Estamos viviendo un momento realmente excepcional, en cuanto a hostelería se refiere. Todos vivíamos una realidad que nos parecía típica: salíamos a comer con amigos, con compañeros de trabajo, con familia, en pareja, etc., y teníamos una amplia oferta donde elegir. 

En estos momentos todo ha cambiado, los restaurantes tenemos que elegir si sobrevivir o cerrar nuestras puertas. La mayoría tenemos que hacer números para rentabilizar nuestra oferta. Tenemos muchas limitaciones de aforo y no sabemos cómo continuaran las cosas pasado agosto.  

El cliente no tiene por qué valorar lo que pasa tras los fogones, pero os aseguramos que la cocina tradicional, tal y como la vivimos nosotros, lleva muchas horas de trabajo. ¿Imaginad por un momento como seria la factura de un menú si la comparáramos con la de un taller de reparaciones, o de un electricista o de cualquier trabajo especializado? Si tuviésemos que contar las horas de trabajo de un jefe de cocina más las de su ayudante, sumando las de la limpieza de utensilios, limpieza de género, servicio en la mesa, recogida de platos y la desinfección de la mesa, el precio del menú sería por lo menos el doble. 
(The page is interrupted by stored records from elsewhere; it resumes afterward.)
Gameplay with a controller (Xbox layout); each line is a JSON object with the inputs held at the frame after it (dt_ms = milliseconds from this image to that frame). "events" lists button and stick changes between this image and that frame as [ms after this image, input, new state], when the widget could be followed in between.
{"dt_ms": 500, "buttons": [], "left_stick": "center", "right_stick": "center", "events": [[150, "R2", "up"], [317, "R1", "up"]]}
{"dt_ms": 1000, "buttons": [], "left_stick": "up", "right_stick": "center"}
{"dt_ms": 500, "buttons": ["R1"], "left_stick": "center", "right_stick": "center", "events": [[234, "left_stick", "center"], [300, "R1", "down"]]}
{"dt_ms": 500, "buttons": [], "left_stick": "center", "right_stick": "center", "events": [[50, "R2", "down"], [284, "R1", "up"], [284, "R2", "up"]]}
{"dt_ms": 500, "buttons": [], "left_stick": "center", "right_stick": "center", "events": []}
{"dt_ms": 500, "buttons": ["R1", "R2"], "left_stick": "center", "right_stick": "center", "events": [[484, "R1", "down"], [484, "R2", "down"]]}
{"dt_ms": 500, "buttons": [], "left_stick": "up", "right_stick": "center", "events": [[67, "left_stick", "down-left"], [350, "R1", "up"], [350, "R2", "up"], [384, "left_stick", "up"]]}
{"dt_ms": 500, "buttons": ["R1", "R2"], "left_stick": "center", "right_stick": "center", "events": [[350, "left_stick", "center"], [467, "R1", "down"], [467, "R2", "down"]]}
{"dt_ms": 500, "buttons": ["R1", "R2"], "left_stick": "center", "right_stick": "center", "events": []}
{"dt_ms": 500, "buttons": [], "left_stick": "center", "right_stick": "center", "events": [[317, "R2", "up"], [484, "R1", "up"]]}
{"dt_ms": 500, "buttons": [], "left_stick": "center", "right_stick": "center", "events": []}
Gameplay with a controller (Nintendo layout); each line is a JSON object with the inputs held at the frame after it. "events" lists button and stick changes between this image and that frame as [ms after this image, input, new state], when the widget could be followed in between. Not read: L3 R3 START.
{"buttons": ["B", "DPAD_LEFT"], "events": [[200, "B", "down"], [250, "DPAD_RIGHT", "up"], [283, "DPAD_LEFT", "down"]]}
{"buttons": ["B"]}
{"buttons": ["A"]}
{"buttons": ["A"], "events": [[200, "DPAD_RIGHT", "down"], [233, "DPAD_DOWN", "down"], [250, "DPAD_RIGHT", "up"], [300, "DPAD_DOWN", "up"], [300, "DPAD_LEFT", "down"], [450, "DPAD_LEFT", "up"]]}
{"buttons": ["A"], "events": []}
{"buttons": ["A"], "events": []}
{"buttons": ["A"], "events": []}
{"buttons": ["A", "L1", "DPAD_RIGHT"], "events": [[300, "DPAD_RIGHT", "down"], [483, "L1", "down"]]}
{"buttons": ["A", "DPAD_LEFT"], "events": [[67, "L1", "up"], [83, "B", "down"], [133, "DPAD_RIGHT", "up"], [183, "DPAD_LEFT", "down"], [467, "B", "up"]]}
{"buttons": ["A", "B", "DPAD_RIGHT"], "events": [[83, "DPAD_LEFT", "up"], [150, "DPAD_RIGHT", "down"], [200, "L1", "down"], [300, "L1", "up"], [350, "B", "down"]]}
 Como somos conscientes de que no todo el mundo tiene el mismo poder adquisitivo, intentamos dar todo tipo de opciones: menú, medio menú o carta. 

Solo esperamos que después de todo, sobrevivan esos sitios donde disfrutar de una comida tradicional, hecha en casa, a precios asequibles. Tenemos la experiencia de otros países donde solo puedes acceder a ella a precios desorbitados. La perspectiva no es nada halagüeña y es una pena que todo acabe así. 

Entre todos conseguiremos ser mejores en todo lo que hagamos.